I've been looking at the medical research comparing complication rates between DS and SIPS (my original reason for considering SIPS), and it the data just seems to be all over the place. Many DS studies show low complication rates, but there are a few high outliers. Most of the SIPS studies show lower complication rates, but again my concern is avoiding weight re-gain in the long-term.

I'm nervous about complications bankrupting me but I think I am in the DS camp now after all these replies. While the complication rate does appear to be higher (in some studies), it isn't (usually) that much higher.
 
Wanted to update this - had the endoscopy (can't wait until I get that bill) and was told that I don't have enough reflux issues to cause any concerns. From a GI perspective, I am a good candidate for the DS.

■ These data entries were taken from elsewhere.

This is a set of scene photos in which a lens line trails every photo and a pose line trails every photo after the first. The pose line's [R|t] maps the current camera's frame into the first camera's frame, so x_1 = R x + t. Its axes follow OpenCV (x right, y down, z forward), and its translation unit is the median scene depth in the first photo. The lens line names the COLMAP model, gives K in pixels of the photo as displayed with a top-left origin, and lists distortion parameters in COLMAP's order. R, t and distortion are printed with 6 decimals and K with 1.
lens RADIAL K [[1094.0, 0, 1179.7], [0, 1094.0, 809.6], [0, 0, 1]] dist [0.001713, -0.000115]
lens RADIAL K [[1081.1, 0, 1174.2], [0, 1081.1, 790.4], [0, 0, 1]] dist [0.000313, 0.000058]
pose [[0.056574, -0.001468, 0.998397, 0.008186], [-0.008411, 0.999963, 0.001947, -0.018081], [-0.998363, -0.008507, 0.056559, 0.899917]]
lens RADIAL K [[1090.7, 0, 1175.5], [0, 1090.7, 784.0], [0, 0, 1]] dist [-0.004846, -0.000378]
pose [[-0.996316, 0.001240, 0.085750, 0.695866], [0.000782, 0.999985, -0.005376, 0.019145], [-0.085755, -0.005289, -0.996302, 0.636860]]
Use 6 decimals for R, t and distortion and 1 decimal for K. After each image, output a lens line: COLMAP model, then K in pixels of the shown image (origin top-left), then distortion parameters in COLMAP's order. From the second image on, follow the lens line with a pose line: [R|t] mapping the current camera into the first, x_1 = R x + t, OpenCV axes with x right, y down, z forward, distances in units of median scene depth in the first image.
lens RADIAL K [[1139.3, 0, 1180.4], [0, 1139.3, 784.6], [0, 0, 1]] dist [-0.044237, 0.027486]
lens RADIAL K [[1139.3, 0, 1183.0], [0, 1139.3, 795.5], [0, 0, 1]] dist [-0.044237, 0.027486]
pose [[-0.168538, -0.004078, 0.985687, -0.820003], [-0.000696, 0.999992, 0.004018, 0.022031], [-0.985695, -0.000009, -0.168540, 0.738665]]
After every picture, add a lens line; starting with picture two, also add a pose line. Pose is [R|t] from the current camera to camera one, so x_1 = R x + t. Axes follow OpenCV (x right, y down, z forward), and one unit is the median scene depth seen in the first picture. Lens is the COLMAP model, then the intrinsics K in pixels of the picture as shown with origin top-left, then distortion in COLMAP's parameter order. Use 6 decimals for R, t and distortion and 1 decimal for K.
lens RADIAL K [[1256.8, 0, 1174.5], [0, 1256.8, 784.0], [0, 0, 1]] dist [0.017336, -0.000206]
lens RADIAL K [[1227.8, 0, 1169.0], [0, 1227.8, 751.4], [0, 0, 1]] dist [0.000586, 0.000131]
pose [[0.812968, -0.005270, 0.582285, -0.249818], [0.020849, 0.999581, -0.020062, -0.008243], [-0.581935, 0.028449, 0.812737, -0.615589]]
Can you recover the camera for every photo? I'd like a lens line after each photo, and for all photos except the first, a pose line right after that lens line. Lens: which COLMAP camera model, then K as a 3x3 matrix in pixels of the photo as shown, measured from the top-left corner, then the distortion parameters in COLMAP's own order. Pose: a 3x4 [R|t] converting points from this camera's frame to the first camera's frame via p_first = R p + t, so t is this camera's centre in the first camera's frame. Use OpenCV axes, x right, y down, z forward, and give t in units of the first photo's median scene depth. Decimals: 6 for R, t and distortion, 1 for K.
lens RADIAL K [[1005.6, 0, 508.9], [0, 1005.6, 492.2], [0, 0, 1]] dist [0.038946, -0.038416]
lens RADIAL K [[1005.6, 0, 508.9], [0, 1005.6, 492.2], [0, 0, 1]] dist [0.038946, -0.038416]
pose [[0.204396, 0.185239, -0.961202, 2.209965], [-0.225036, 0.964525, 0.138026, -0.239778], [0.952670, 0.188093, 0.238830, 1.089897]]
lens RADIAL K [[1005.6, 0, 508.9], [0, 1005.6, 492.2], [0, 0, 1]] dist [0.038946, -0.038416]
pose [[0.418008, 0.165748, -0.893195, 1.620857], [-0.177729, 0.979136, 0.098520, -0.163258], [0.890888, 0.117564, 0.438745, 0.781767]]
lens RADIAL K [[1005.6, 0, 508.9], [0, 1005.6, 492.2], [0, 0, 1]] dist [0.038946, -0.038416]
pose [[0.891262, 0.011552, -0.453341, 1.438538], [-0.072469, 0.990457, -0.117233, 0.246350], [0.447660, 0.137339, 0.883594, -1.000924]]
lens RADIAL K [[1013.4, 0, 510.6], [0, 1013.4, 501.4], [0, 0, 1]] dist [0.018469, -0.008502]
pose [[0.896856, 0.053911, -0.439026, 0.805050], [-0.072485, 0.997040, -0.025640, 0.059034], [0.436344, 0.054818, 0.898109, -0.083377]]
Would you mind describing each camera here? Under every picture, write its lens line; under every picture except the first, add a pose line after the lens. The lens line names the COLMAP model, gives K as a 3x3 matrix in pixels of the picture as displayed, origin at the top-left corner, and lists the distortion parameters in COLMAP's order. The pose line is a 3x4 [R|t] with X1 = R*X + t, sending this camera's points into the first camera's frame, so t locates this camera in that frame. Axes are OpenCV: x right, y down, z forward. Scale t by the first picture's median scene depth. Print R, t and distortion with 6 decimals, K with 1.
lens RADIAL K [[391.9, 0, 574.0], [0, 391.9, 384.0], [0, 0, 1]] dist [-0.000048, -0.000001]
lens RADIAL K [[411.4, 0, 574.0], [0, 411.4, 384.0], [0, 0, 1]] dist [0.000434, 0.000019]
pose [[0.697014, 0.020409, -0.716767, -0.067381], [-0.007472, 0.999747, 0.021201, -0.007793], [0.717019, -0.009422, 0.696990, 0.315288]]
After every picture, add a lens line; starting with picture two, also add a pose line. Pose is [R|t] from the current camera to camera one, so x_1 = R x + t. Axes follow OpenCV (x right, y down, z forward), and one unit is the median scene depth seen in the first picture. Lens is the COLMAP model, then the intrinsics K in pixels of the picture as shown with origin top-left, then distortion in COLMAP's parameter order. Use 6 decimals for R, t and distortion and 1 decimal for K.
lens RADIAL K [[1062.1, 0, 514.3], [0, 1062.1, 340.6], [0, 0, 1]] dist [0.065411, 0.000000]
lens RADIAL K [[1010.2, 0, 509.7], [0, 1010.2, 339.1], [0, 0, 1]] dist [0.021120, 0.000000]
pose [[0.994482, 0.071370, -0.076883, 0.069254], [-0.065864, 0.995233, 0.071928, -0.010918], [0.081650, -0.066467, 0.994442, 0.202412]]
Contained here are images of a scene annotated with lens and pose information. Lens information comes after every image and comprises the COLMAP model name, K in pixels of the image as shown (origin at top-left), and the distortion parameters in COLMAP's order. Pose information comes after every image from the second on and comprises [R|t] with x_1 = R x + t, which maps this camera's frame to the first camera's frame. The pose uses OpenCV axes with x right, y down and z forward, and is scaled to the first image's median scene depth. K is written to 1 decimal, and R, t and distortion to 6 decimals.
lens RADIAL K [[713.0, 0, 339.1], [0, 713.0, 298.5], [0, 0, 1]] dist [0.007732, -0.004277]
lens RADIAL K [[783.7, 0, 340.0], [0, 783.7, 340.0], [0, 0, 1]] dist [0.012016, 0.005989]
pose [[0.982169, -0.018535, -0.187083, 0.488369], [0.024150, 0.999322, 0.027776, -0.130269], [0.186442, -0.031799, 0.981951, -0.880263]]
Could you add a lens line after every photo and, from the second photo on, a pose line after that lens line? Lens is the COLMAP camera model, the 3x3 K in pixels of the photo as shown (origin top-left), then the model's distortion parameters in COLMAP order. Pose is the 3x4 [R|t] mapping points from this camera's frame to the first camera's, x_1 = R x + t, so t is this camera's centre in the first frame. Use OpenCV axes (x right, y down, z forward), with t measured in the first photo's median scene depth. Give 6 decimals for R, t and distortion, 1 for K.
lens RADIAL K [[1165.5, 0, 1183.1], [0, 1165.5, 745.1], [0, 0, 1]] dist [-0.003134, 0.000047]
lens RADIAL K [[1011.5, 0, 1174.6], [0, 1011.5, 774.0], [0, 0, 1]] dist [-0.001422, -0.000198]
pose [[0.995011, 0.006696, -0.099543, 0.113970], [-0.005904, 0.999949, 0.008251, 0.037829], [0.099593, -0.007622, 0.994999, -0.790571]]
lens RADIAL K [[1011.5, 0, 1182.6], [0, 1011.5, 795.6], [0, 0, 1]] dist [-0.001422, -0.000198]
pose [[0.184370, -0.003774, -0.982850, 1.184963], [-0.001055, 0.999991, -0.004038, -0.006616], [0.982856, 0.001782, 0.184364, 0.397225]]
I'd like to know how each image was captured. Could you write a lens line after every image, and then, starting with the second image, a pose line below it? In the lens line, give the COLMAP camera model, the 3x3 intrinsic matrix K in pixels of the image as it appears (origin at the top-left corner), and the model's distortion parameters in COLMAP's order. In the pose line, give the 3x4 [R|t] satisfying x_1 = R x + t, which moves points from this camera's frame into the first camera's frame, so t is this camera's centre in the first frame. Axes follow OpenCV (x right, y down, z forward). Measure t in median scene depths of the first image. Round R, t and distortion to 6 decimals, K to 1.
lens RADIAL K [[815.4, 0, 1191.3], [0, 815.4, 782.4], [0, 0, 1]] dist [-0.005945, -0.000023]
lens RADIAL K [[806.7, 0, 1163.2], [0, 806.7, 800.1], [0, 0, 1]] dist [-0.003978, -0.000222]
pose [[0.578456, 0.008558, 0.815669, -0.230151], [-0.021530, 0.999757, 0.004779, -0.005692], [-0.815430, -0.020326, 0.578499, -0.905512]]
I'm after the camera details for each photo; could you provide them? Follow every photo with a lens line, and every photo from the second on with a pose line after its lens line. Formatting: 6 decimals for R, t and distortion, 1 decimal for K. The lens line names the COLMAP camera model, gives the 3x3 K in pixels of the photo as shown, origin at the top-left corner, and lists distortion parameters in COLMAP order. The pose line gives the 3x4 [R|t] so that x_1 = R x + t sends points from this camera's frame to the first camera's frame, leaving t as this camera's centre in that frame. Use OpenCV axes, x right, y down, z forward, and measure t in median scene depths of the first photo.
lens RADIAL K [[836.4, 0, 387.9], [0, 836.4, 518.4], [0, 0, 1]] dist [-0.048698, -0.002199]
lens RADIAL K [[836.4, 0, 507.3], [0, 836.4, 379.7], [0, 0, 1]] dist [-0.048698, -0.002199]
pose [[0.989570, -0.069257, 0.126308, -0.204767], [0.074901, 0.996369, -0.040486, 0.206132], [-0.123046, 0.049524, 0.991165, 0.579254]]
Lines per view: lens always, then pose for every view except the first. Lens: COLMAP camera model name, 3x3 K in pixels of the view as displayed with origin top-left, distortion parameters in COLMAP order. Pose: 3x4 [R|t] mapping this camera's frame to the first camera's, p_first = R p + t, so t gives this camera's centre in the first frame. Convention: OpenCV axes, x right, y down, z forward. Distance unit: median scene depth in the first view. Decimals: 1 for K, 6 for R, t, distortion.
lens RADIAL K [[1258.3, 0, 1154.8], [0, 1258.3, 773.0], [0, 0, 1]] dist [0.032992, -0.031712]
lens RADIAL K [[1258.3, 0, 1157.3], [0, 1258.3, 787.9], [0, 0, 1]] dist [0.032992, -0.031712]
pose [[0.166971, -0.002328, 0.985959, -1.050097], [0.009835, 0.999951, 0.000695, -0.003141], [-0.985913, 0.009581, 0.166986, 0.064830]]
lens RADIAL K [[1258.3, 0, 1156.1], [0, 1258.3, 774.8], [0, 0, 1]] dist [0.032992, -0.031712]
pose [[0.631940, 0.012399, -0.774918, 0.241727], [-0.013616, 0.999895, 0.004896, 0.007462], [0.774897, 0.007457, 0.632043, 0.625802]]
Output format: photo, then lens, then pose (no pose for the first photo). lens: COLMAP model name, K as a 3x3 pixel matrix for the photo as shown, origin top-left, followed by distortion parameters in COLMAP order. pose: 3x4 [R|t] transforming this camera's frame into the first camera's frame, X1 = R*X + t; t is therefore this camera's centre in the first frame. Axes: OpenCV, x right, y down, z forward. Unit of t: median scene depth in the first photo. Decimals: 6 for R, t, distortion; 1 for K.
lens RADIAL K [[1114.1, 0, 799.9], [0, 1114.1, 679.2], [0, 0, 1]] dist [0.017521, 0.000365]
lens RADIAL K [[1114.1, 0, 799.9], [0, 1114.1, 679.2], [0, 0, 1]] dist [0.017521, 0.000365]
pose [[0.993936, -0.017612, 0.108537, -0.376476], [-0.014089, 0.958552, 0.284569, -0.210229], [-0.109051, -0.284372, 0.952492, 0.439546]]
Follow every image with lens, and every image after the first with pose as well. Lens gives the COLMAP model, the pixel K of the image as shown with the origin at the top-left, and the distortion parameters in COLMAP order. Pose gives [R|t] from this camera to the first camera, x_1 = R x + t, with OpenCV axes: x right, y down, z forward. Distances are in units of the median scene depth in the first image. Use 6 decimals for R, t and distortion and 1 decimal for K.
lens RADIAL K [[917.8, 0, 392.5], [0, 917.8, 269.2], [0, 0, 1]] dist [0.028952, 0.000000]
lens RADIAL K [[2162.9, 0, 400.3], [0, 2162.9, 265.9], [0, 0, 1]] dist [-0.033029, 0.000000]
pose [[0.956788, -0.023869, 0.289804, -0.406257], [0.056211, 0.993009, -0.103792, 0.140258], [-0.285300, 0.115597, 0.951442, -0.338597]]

I've been looking at the medical research comparing complication rates between DS and SIPS (my original reason for considering SIPS), and it the data just seems to be all over the place. Many DS studies show low complication rates, but there are a few high outliers. Most of the SIPS studies show lower complication rates, but again my concern is avoiding weight re-gain in the long-term.

I'm nervous about complications bankrupting me but I think I am in the DS camp now after all these replies. While the complication rate does appear to be higher (in some studies), it isn't (usually) that much higher.
I bet if you looked at complication rates of other surgeries on morbidly obese individuals, they would also have outliers, regardless of what surgery it is. Hell, even a simple wisdom tooth extraction caused death.
 
The complication rate is bound to be higher when done by a surgeon with less DS experience who doesn't do it on a regular basis. But personally, I consider failure of a bariatric operation to provide sustained weight loss to be a complication. You are free to disagree.
 
Keep in mind that many of the surgeons and insurance companies still take the position that the DS should be limited to the fattest people, who are inherently the riskiest patients, and also the older and sicker patients. They skew the overall complication rate.